Long-term cardiovascular data for enclomiphene specifically are absent. This was the FDA's central concern. Observational data on testosterone therapy suggest a possible signal for increased hematocrit and polycythemia, and the same plausible mechanism exists for enclomiphene, given that it raises endogenous testosterone [6]. Men using compounded enclomiphene for more than 12 months should have periodic cardiovascular risk assessment.

The Compounding Market and Prescribing Field in 2025

Because no approved product exists, enclomiphene citrate occupies an unusual regulatory space. Demand has grown substantially alongside the broader men's health and testosterone-optimization market. Telehealth platforms, including direct-to-consumer hormone clinics, have made compounded enclomiphene accessible to men who either cannot get a traditional office referral or prefer an oral alternative to injections.

The FDA has not taken enforcement action against 503A or 503B compounding of enclomiphene citrate as of the date of this article.
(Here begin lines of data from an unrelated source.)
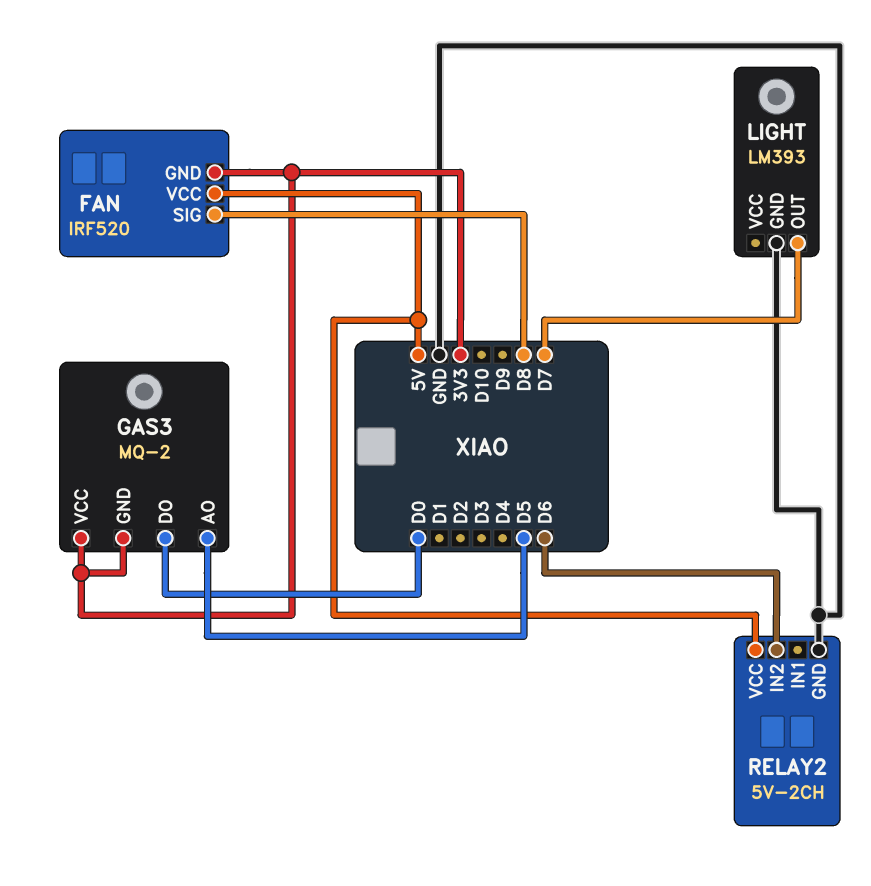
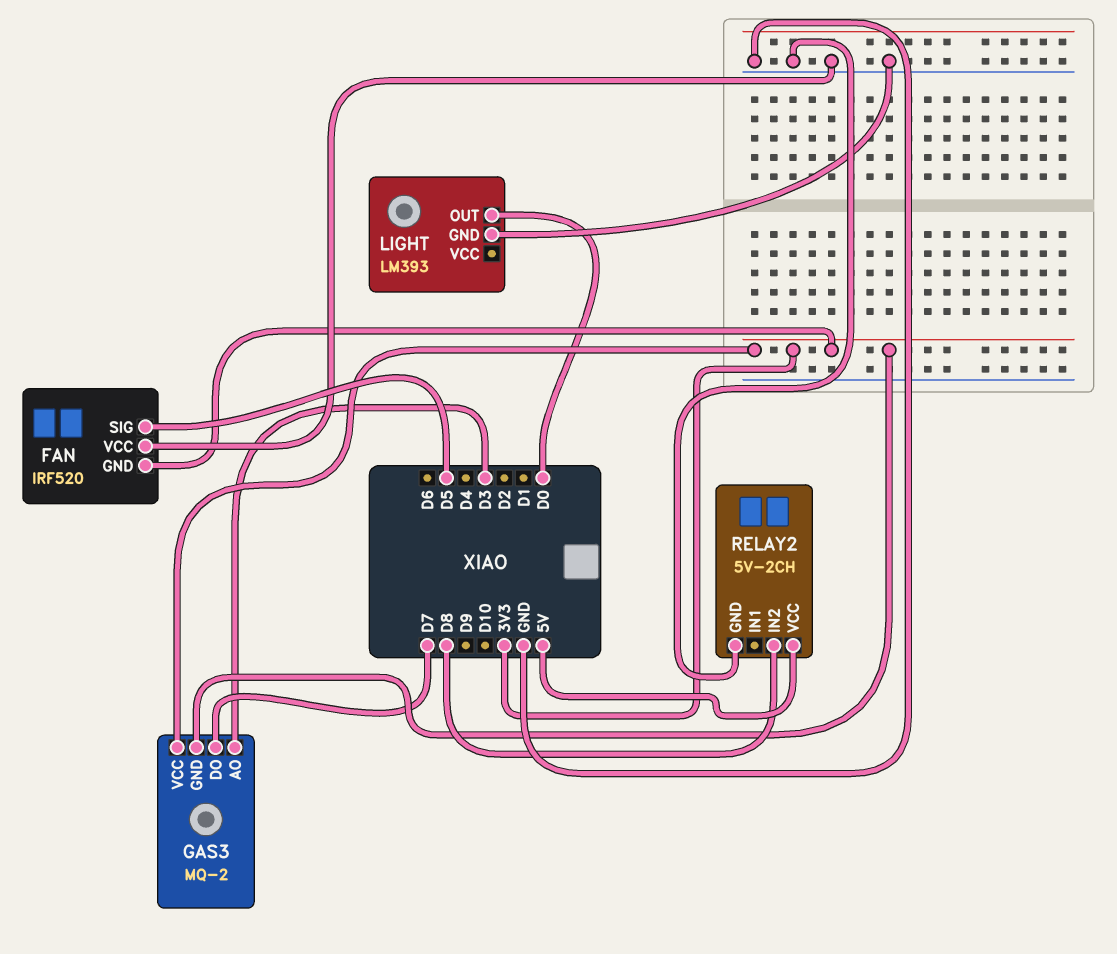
FAN pin SIG: D8 -> D5
FAN pin VCC: 5V -> GND
GAS3 pin AO: D5 -> D3
GAS3 pin DO: D0 -> D7
LIGHT pin OUT: D7 -> D0
RELAY2 pin IN2: D6 -> D8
However, the agency retains authority to add any drug to its bulk drug substances list, which would effectively end legal compounding. Clinicians and patients should watch the FDA docket for any proposed rulemaking in this area.

Prescribers should document the medical necessity of compounded enclomiphene in the patient record, confirm a secondary (hypothalamic or pituitary) cause of hypogonadism (rather than primary testicular failure, where LH is already elevated), and note that no FDA-approved version of this specific drug is available.